I suppose the way I phrased the question (in an attempt to stimulate discussion) could be viewed as solipsistic; however, what I was trying to clarify with the follow-up questions was: What scripture, hymns, sermons, etc. would you want at your funeral to convey to the people in attendance that there was some hope in this world in the face of death.

I remember an anecdote told by Rev.
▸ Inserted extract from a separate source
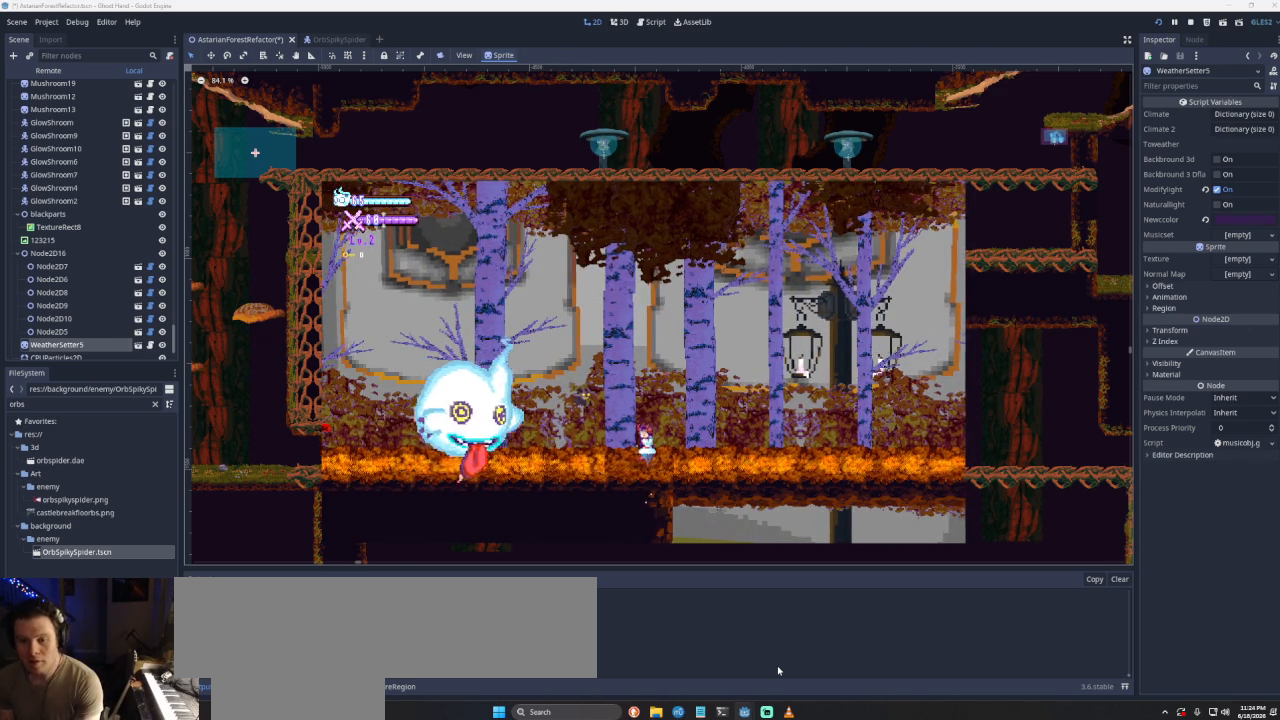
{"buttons": ["CROSS"], "left_stick": "left", "right_stick": "center", "events": [[233, "CROSS", "down"], [500, "left_stick", "left"]]}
Rod Rosenbladt about him preaching a funeral sermon at a cemetery near an affluent Southern California suburb (Irvine, if my memory serves me correctly - I think the cemetery was not in the city - the dead are not allowed in Irvine!) In any case, after he preached the funeral service, an organist who worked at the mortuary came up to him and asked, "I have been playing the organ for funerals for many years and I have never heard a minister preach what you preached, what was it that you were preaching?" He replied, "The Gospel, ma'am, it is called the Gospel" The lady had probably been at hundreds of funerals and had never heard the Gospel!

In another thread, there is a discussion about when, and by whom, the Gospel should be preached. I would argue that a funeral is probably the best time to preach the Gospel. Everyone attending the service is struck to the core of their being by the awfulness of death - including the atheists. I can't believe that you would not care that the Gospel message was preached at your own funeral. Perhaps you have a reliable family and know that they would make appropriate choices or perhaps you interpreted the beginning of the discussion thread as referring to the aesthetics of the funeral and burial - the size of the tombstone, the ornateness of the casket, or the laurels bestowed on the deceased (all these things could be objects of selfishness in the soon-to-be deceased)?
"Be of good comfort, Master Ridley, and play the man! We shall this day light such a candle, by God's grace, in England, as I trust shall never be put out."